As a matter of fact, although organic foods sales have risen historically, Whole Foods’ stock is on a rebound after re-energizing its marketing strategy by lowering the prices on its products in an attempt to reimage itself away from being pricy. Even with its current stock upswing, Whole Foods stock price is well below its 2013 high of almost $60 a share. This year, the stock price tanked at it lowest rate before rebounding. Although market analysts are excited about the prospects for Whole Foods many of the analysts focus their enthusiasm on Whole Foods expansion plans because the more square footage the more sales it can generate. This is important because with very narrow margins the only way to increase revenues, and thus stock value, is to increase the number of products it sells per period. The more stores the more product is can move is the thought. However, more stores equals more overhead. Is El Paso capable of sustaining that overhead?
Keep in mind that stock analysts are looking at the current upswing in price to cash out their stocks and the announcement of new square footage tends to raise the optimism resulting in higher stock prices. It is important to note though that announcing, building a Whole Foods is one thing and it is another to keep it sustainable over the longer period. Therefore, El Paso’s celebration may be premature.
More importantly is that the values espoused by the Democrat-leaning elite of the city mysteriously ignores the other inconvenient truths about Whole Foods. Whole Foods is in the midst of a battle between the employees and the management centered on the notion on whether to allow employees to unionize. This is a battle that has been brewing over for a few years now.
As a matter of fact, on January 20, 2013, John Mackey, CEO of Whole foods was quoted in an article by Global Possibilities as stating that a “union is like having herpes” when the question about unionizing was brought up. Last week, the San Francisco store employees at a Whole Foods started the latest employee movement to unionize a Whole Foods store. I wonder if the city’s progressives will support the unionizing efforts or quietly look the other way hoping no one notices that it is not all shiny under the motif that “it’s all good” in El Paso.
The other thing to consider is that the whole basis for the existence of Whole Foods is the progressive notion about sustainable ecologies and supporting the local farmers. Which brings me to the question about whether the El Paso shopper aka the taxpayers paying outrageous taxes to the city’s elite will care whether the tomato is from the local farmer or from South America when buying it for the enchilada sauce for dinner later in the week.

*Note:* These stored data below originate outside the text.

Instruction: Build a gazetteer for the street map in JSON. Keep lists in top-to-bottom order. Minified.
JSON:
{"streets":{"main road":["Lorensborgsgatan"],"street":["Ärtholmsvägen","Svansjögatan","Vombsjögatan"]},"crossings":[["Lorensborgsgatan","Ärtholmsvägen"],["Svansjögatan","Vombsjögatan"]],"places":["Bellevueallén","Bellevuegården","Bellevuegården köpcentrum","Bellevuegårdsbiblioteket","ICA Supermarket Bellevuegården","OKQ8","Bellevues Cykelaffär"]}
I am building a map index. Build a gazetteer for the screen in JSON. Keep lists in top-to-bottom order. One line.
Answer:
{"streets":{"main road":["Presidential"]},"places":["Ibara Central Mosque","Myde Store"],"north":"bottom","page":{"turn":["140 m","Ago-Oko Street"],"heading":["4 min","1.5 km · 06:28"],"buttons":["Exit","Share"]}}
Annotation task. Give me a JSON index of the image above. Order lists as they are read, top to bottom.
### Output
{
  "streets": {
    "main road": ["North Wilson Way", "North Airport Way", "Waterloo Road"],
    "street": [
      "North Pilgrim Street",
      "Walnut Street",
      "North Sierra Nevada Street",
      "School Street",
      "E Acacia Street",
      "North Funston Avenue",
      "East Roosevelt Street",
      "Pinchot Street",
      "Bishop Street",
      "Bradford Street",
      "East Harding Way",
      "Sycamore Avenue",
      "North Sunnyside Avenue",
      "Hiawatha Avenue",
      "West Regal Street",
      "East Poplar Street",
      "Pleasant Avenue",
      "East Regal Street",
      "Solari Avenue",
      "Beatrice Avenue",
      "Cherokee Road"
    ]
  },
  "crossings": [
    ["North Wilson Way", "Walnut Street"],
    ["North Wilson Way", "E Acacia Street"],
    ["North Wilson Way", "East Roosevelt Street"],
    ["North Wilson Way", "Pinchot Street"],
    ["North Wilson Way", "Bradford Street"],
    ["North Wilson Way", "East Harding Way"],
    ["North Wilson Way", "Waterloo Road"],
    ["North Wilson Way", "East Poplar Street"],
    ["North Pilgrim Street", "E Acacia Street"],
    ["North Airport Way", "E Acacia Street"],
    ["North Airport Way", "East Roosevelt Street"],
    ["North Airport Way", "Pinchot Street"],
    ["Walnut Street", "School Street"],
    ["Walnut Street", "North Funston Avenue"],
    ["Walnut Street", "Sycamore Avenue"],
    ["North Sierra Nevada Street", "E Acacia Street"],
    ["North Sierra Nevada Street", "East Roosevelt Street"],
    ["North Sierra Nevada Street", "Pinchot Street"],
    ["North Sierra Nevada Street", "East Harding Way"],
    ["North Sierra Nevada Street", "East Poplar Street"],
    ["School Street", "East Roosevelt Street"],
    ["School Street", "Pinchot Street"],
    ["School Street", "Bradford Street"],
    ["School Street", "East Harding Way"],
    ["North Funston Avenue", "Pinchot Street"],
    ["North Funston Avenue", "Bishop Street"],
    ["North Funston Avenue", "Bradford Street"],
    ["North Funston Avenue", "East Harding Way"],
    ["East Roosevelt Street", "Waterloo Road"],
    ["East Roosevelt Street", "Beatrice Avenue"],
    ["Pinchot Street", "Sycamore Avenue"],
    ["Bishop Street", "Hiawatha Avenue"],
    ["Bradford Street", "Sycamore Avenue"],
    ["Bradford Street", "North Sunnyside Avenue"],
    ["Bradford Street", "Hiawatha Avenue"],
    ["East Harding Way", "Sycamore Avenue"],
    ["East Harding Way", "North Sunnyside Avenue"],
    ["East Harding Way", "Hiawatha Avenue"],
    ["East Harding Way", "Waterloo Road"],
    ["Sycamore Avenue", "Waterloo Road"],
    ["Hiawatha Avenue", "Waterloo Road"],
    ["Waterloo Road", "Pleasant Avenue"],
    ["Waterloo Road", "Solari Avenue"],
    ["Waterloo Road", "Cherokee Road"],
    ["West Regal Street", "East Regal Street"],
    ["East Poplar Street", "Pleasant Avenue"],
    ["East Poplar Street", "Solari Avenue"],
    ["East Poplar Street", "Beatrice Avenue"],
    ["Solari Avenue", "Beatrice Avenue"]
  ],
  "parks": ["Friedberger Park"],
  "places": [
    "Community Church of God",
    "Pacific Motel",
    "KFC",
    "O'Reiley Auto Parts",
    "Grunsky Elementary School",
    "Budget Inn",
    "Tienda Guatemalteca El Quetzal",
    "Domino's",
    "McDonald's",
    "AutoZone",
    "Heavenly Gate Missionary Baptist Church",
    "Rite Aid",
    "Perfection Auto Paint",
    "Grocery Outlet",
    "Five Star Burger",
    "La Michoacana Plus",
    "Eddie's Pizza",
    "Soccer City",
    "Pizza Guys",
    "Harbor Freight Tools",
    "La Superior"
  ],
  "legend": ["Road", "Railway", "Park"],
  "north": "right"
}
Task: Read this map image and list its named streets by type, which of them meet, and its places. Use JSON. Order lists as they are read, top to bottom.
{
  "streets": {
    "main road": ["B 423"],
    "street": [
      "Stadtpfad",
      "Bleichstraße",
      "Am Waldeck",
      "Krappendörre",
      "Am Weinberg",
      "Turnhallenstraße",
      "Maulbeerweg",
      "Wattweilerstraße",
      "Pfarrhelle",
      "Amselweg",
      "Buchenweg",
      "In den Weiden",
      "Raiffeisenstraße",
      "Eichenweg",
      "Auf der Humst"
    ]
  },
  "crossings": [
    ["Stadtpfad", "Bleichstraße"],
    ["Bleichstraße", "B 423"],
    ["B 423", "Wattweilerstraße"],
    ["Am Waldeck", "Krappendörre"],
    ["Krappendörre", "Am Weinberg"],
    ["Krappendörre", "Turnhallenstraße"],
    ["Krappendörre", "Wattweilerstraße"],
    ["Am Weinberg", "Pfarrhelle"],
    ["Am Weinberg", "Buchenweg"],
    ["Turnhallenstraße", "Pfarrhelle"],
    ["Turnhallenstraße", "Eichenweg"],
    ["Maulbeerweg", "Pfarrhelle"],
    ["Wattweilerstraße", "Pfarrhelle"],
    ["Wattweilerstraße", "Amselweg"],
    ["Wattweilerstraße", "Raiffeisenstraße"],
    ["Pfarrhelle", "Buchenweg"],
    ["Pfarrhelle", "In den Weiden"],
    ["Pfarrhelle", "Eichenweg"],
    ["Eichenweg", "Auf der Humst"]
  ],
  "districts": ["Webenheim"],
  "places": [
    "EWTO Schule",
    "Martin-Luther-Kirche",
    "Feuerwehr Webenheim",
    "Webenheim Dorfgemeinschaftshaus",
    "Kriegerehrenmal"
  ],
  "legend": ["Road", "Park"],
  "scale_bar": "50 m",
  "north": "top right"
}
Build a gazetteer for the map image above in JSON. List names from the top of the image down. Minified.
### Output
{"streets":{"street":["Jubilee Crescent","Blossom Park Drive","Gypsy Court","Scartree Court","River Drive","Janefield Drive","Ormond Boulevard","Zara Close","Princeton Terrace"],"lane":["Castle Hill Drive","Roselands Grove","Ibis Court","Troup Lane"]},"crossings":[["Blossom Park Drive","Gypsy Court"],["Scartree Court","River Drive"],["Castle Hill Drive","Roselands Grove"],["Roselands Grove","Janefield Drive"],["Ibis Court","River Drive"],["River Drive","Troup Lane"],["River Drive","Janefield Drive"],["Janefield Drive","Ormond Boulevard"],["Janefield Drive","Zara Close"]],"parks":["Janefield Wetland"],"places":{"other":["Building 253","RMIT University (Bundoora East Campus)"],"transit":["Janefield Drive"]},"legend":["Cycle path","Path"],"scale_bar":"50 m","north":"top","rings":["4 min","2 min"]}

When mashed up into the chile pods, the Whole Foods organic tomato will look and taste exactly the same as the tomato at the other groceries stores thereby forcing the question, once the novelty is done and over with will anyone in El Paso really care if Whole Foods opened on the west side first?
Probably not because even if it actually has a grand opening the grocery chain will likely shutter its doors once the reality that is El Paso hits it right between the “locally-sourced” vegetable isles.